▶ Extracted text:
You are viewing a plain text version of this content. The canonical link for it is here.
Posted to commits@iceberg.apache.org by bl...@apache.org on 2022/05/23 23:55:25 UTC
[iceberg] branch 0.13.x updated: Nessie: Fix NPE while accessing refreshed table in nessie catalog (#4509) (#4840)
This is an automated email from the ASF dual-hosted git repository.
blue pushed a commit to branch 0.13.x
in repository https://gitbox.apache.org/repos/asf/iceberg.git
The following commit(s) were added to refs/heads/0.13.x by this push:
new bcc036ebc9 Nessie: Fix NPE while accessing refreshed table in nessie catalog (#4509) (#4840)
bcc036ebc9 is described below
commit bcc036ebc918d10dab2bed0c025d8e81d3cea467
Author: Eduard Tudenhöfner <et...@gmail.com>
AuthorDate: Tue May 24 01:55:19 2022 +0200
Nessie: Fix NPE while accessing refreshed table in nessie catalog (#4509) (#4840)
Co-authored-by: Ajantha Bhat <aj...@gmail.com>
---
.../java/org/apache/iceberg/TableMetadata.java | 14 ++++++++++-
.../iceberg/nessie/NessieTableOperations.java | 1 +
.../iceberg/nessie/TestBranchVisibility.java | 27 ++++++++++++++++++++++
3 files changed, 41 insertions(+), 1 deletion(-)

▶ Exercise material:
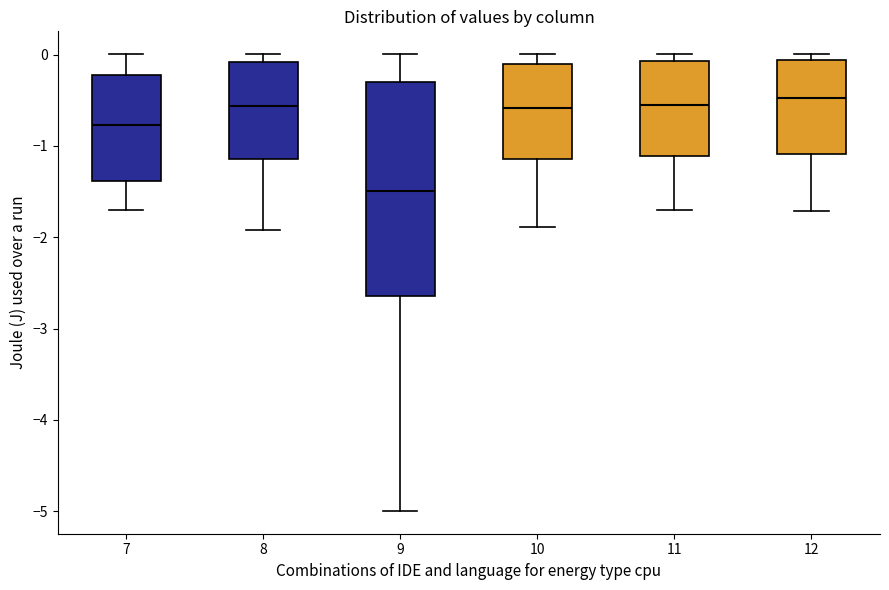

Reading left to right, read every box against the y-axis: the position of its median line, the range the box covers, and the ends of its whiskers. The values are not printed on the chart, so give them approximately, as read against the axis.

7: median -0.8, box -1.4 to -0.2, whiskers -1.7 to 0.0
8: median -0.6, box -1.1 to -0.1, whiskers -1.9 to 0.0
9: median -1.5, box -2.6 to -0.3, whiskers -5.0 to 0.0
10: median -0.6, box -1.1 to -0.1, whiskers -1.9 to 0.0
11: median -0.6, box -1.1 to -0.1, whiskers -1.7 to 0.0
12: median -0.5, box -1.1 to -0.1, whiskers -1.7 to 0.0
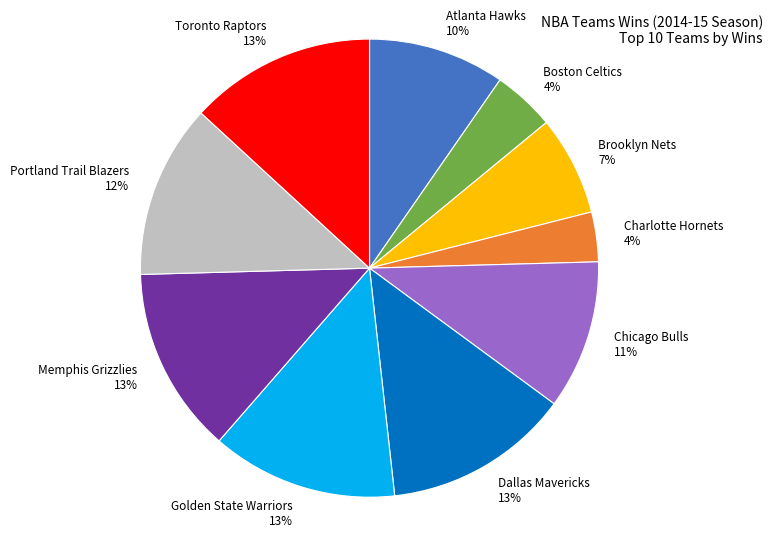

What percentage is the Charlotte Hornets slice, to the nearest percent?

4%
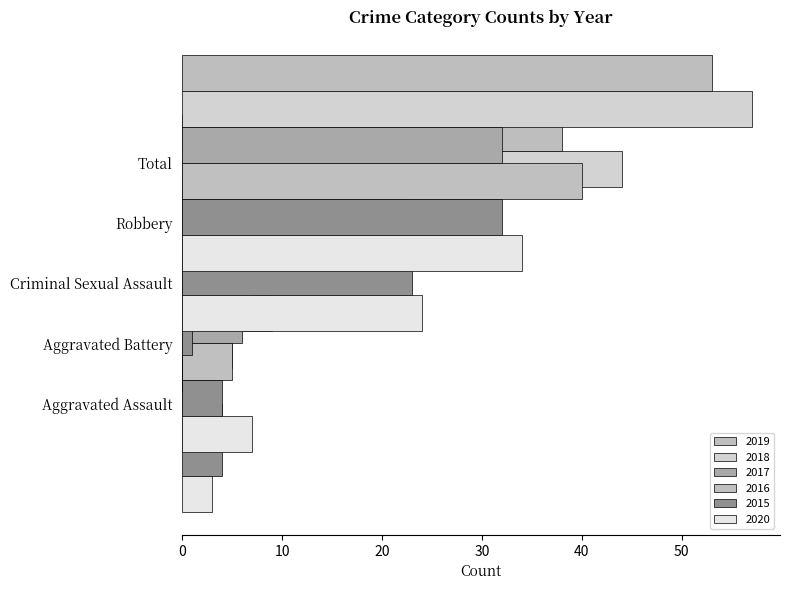

At which label does 2020 reach its peak?

Total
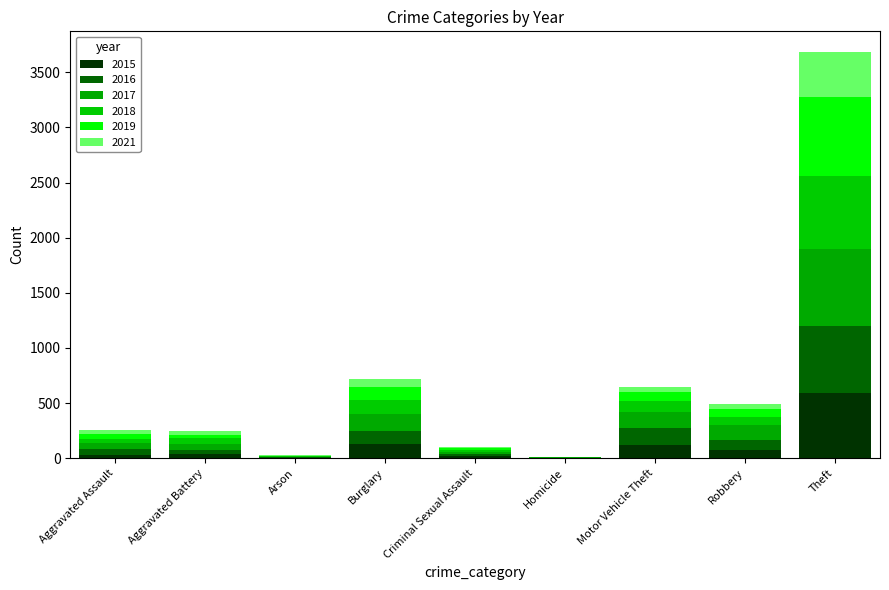

Count the number of data series in this chart.

6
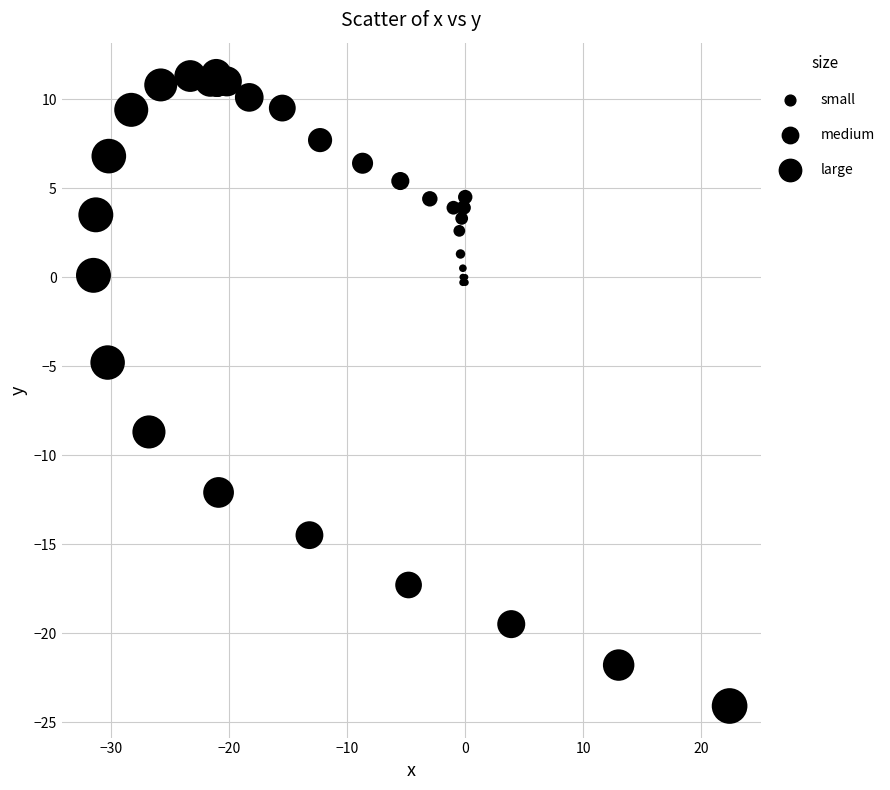

What Y value in the scatter plot is closest to -6?

-4.8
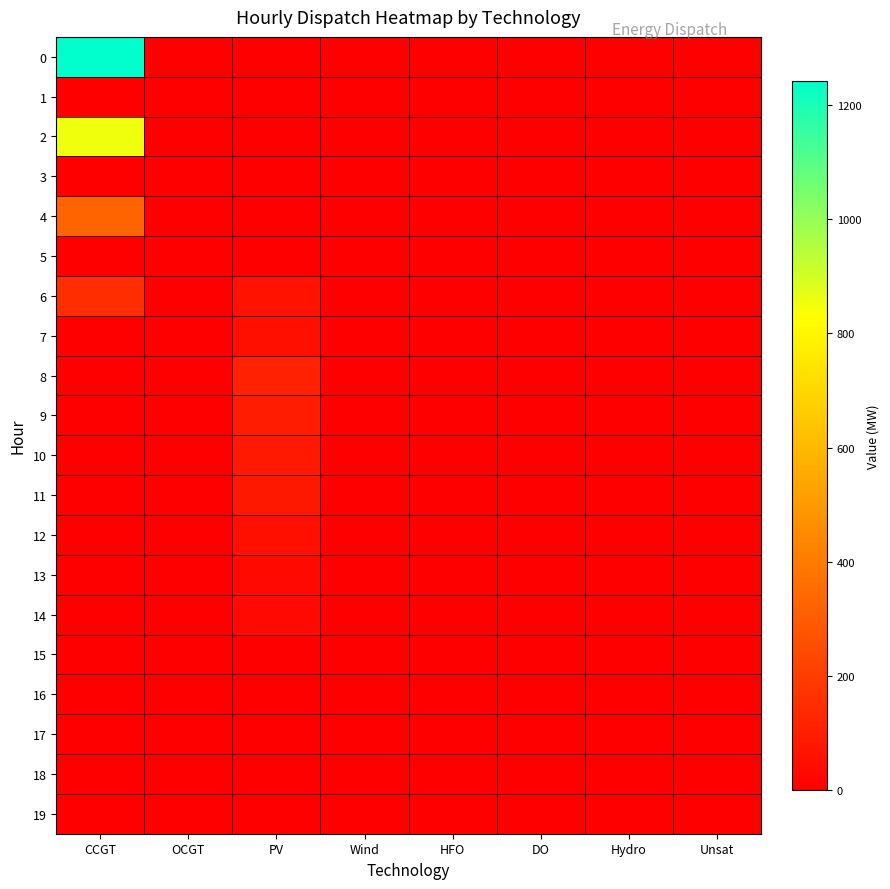

List the series in order of their peak value, highest first.

0, 2, 4, 6, 8, 9, 10, 11, 7, 12, 13, 14, 1, 3, 5, 15, 16, 17, 18, 19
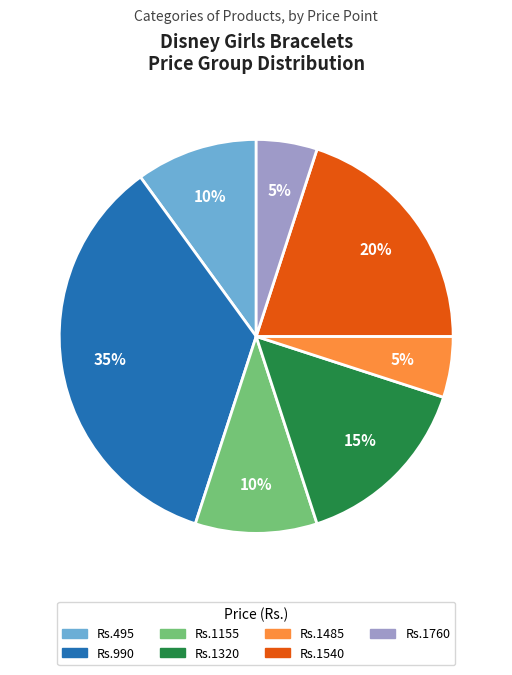

Combined, do Rs.1155 and Rs.990 account for over 50%?

No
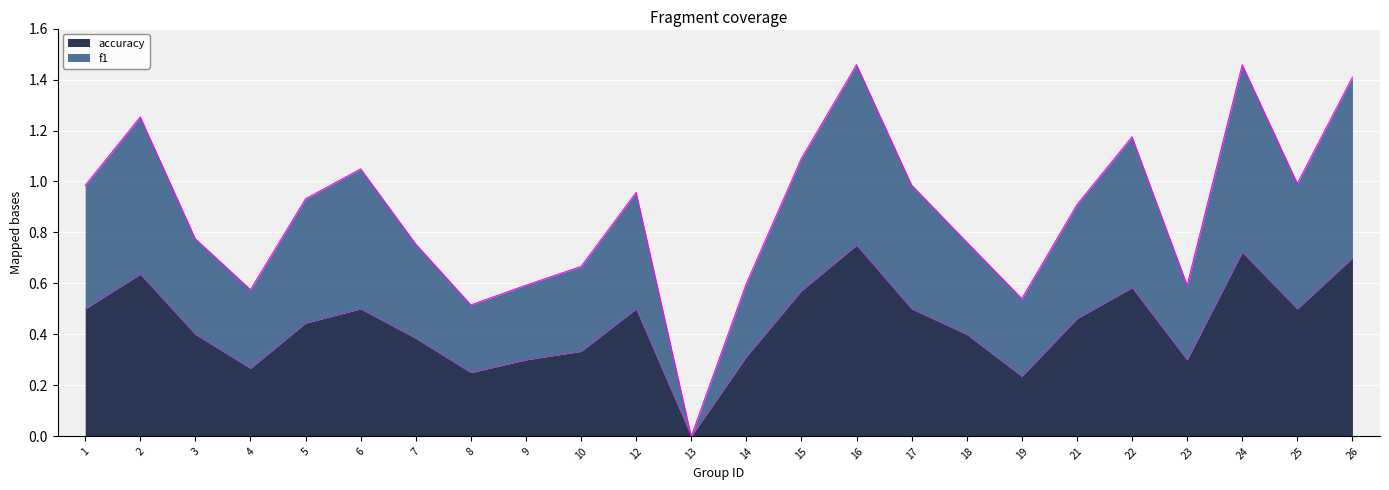

True or false: accuracy and f1 intersect in this chart.

False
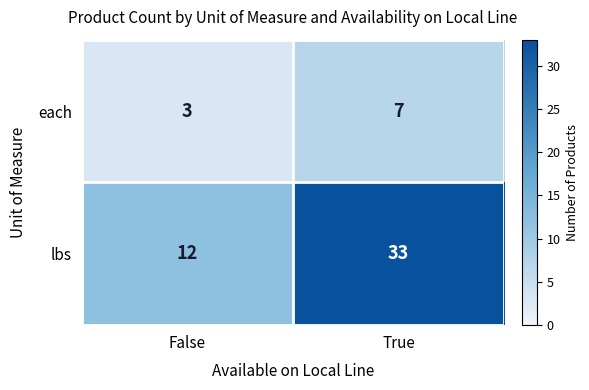

What is the difference between the maximum and minimum values in the each series?

4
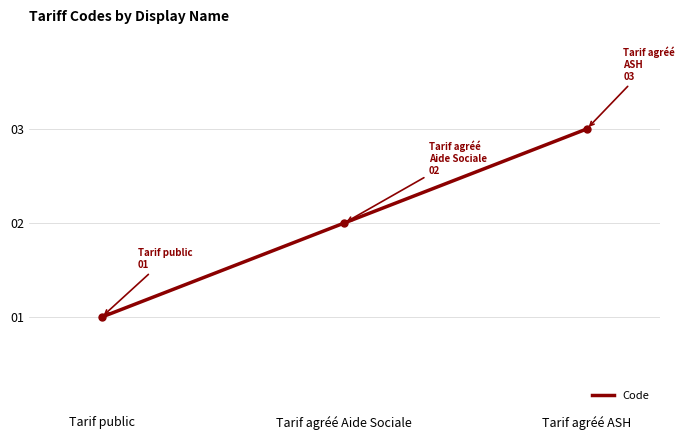

The value at Tarif public is 1. True or false?

True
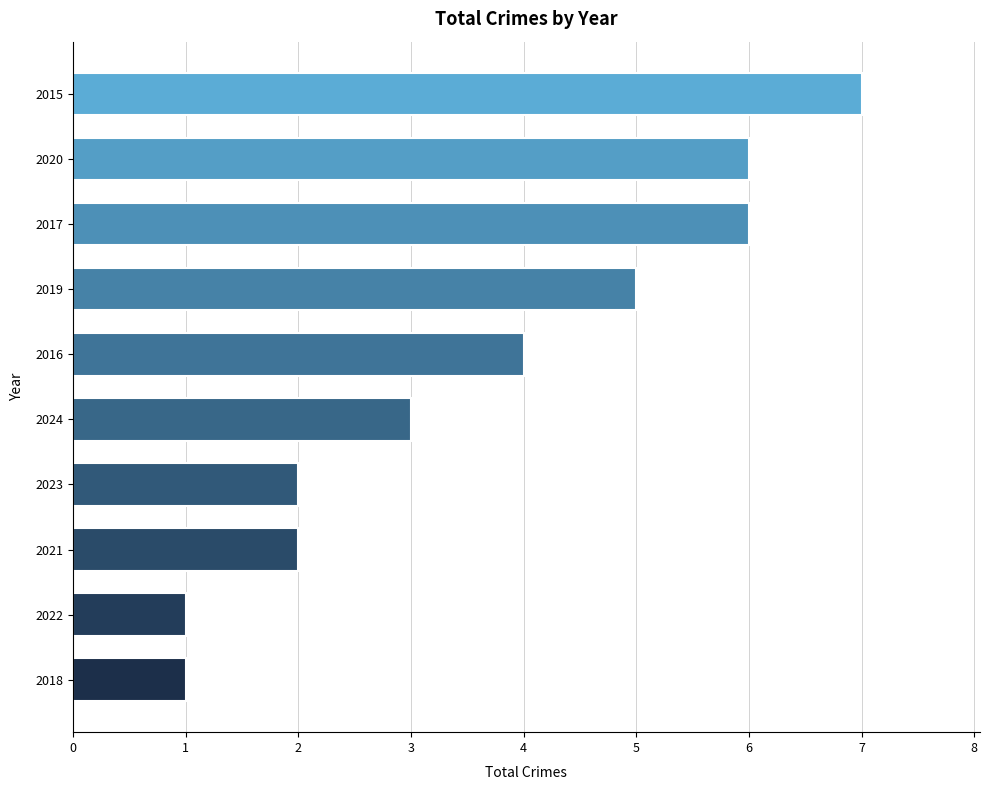

Reading top to bottom, transcribe all the data shown in this chart.

2015=7	2020=6	2017=6	2019=5	2016=4	2024=3	2023=2	2021=2	2022=1	2018=1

▶ Tasks to carry out:
A. According to the commit notification, how many files did the commit change?
B. Reproduce the rows verbatim from the line containing "The value at" through the end of the rows, both ends included, but omit the picture lines.

▶ Answers by task:
A. Three files.

B.
The value at Tarif public is 1. True or false?

True

Reading top to bottom, transcribe all the data shown in this chart.

2015=7	2020=6	2017=6	2019=5	2016=4	2024=3	2023=2	2021=2	2022=1	2018=1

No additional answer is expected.